- About this exercise
Arrange the lines of the records below as a numbered list, beginning at the line that has "One cell is still open in the length" and stopping after the line that has "Recorded: in 1.5", with blank lines dropped. Leave the pictures out.

- Supplied information
=== Begin Enclosure ===

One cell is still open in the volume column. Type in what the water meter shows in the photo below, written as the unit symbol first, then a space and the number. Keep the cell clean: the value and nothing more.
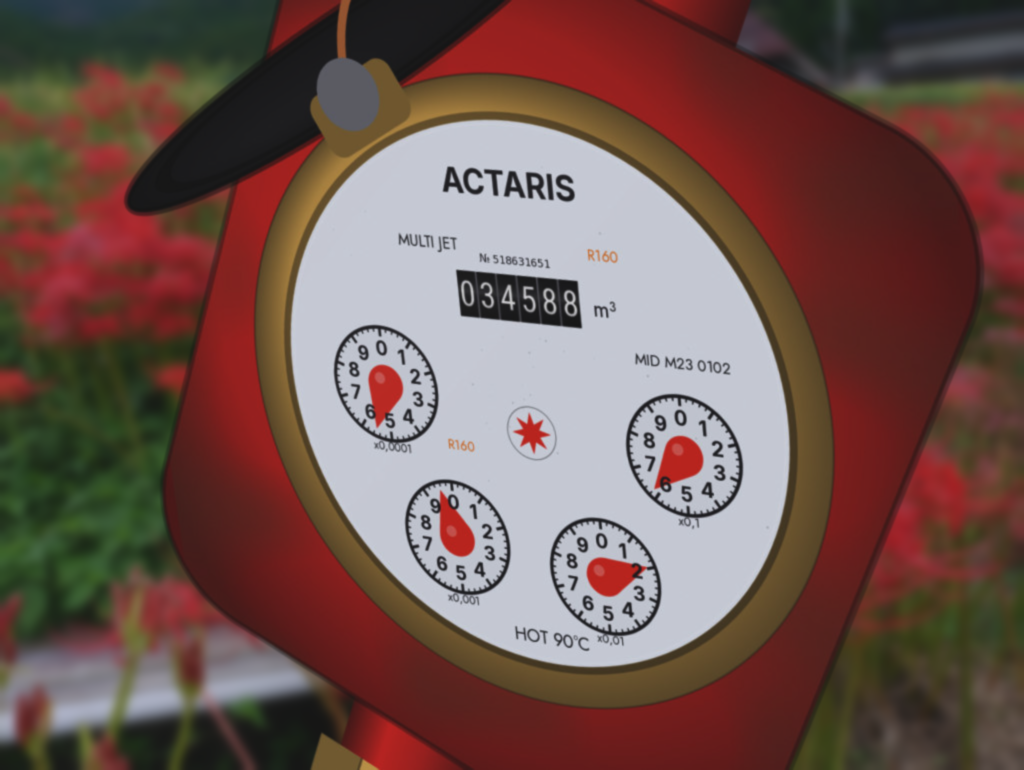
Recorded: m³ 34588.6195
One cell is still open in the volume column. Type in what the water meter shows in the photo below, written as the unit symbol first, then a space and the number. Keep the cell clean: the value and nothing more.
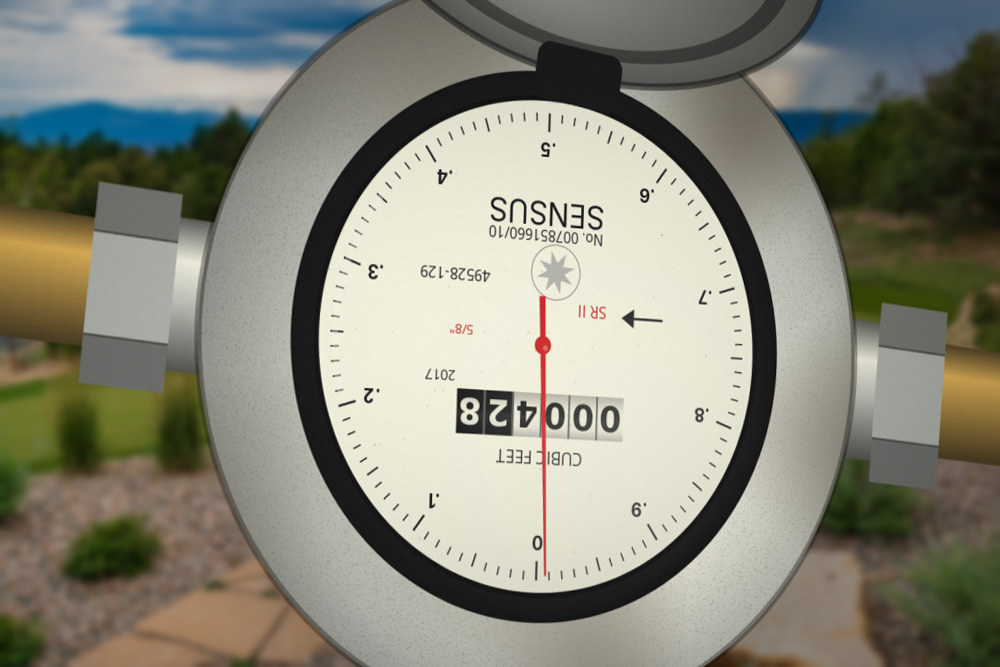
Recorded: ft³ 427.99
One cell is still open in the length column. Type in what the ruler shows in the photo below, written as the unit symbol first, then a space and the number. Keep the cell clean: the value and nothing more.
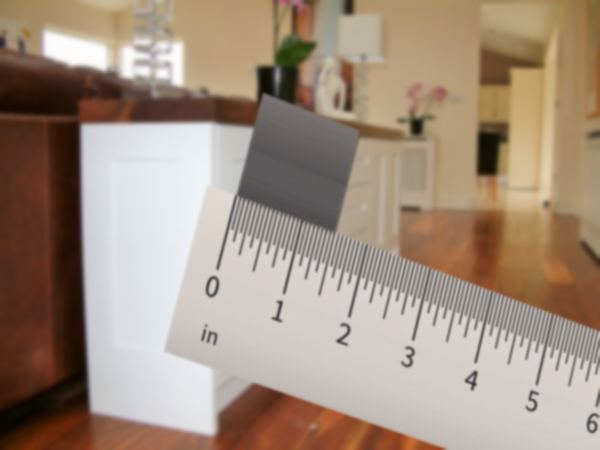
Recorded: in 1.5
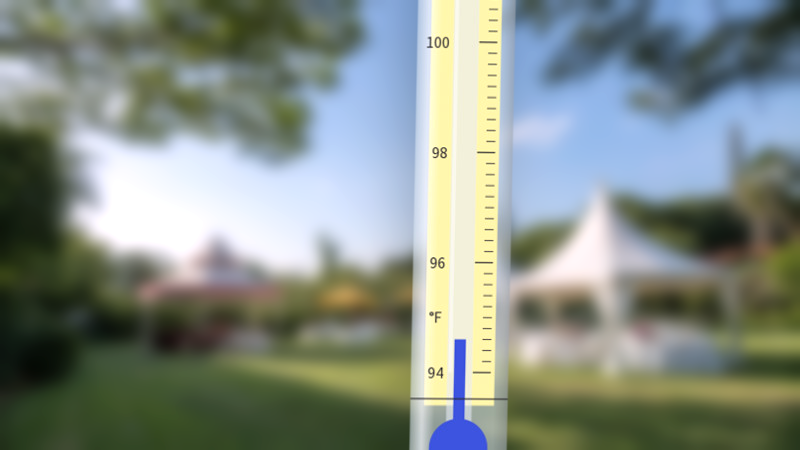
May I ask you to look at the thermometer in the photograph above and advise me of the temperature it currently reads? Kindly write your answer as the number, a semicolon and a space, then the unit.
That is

=== End Enclosure ===
=== Begin Enclosure ===

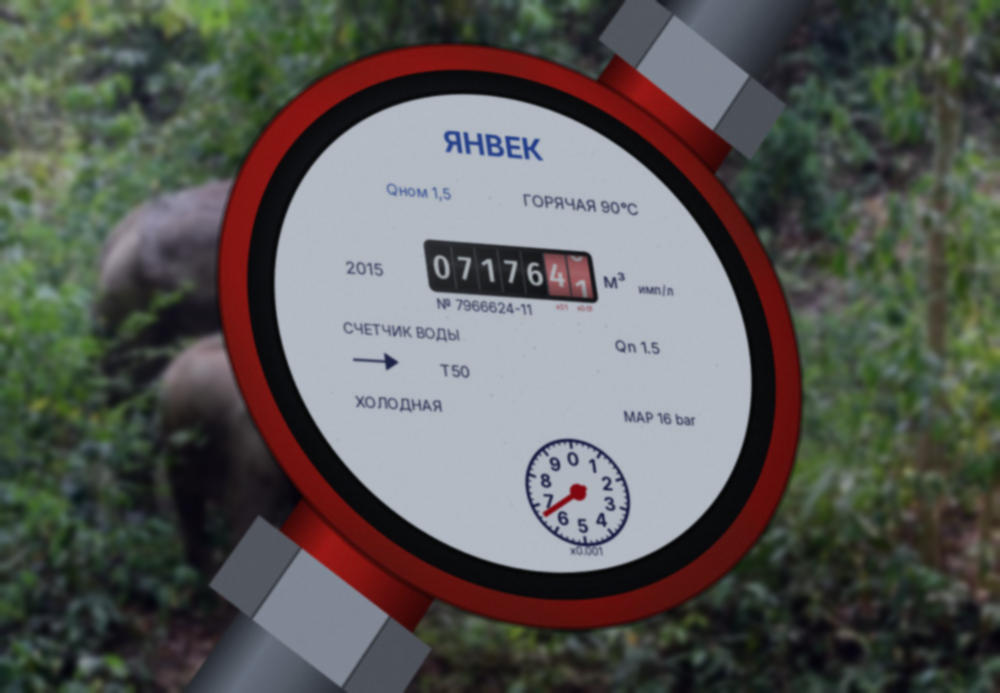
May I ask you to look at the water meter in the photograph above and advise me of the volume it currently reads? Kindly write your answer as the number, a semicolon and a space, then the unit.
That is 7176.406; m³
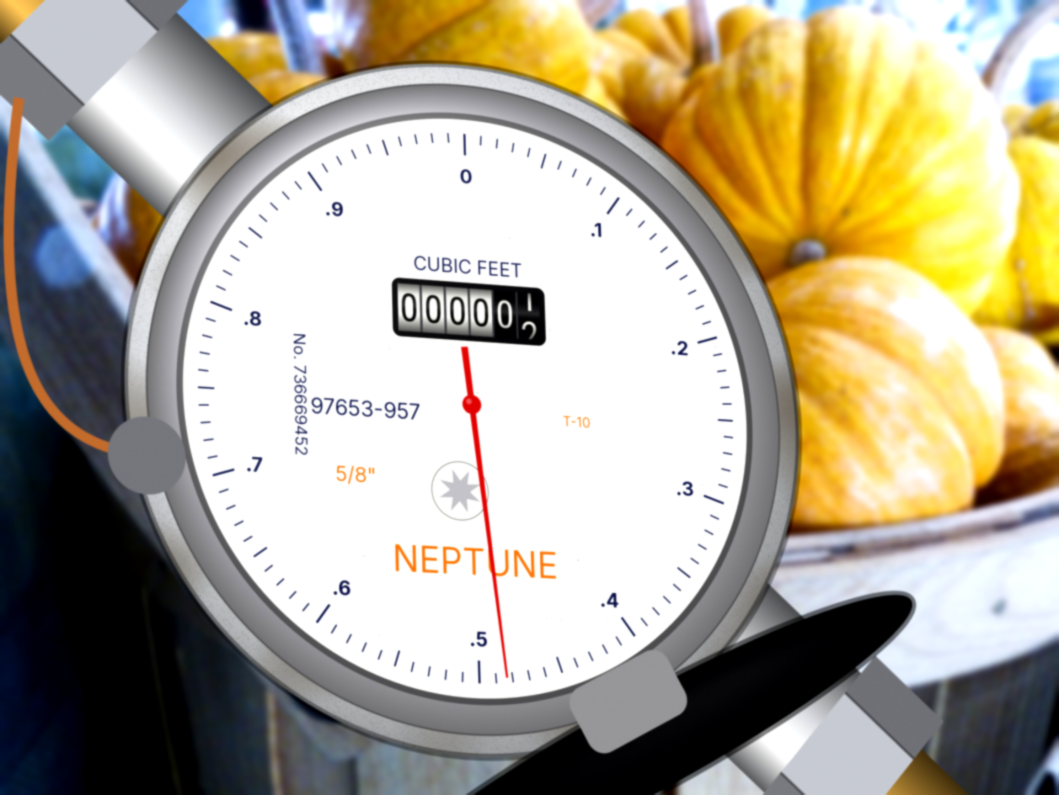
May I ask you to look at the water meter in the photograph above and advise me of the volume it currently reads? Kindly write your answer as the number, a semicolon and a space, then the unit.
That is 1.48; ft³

=== End Enclosure ===

- Result of this task
1. One cell is still open in the length column. Type in what the ruler shows in the photo below, written as the unit symbol first, then a space and the number. Keep the cell clean: the value and nothing more.
2. Recorded: in 1.5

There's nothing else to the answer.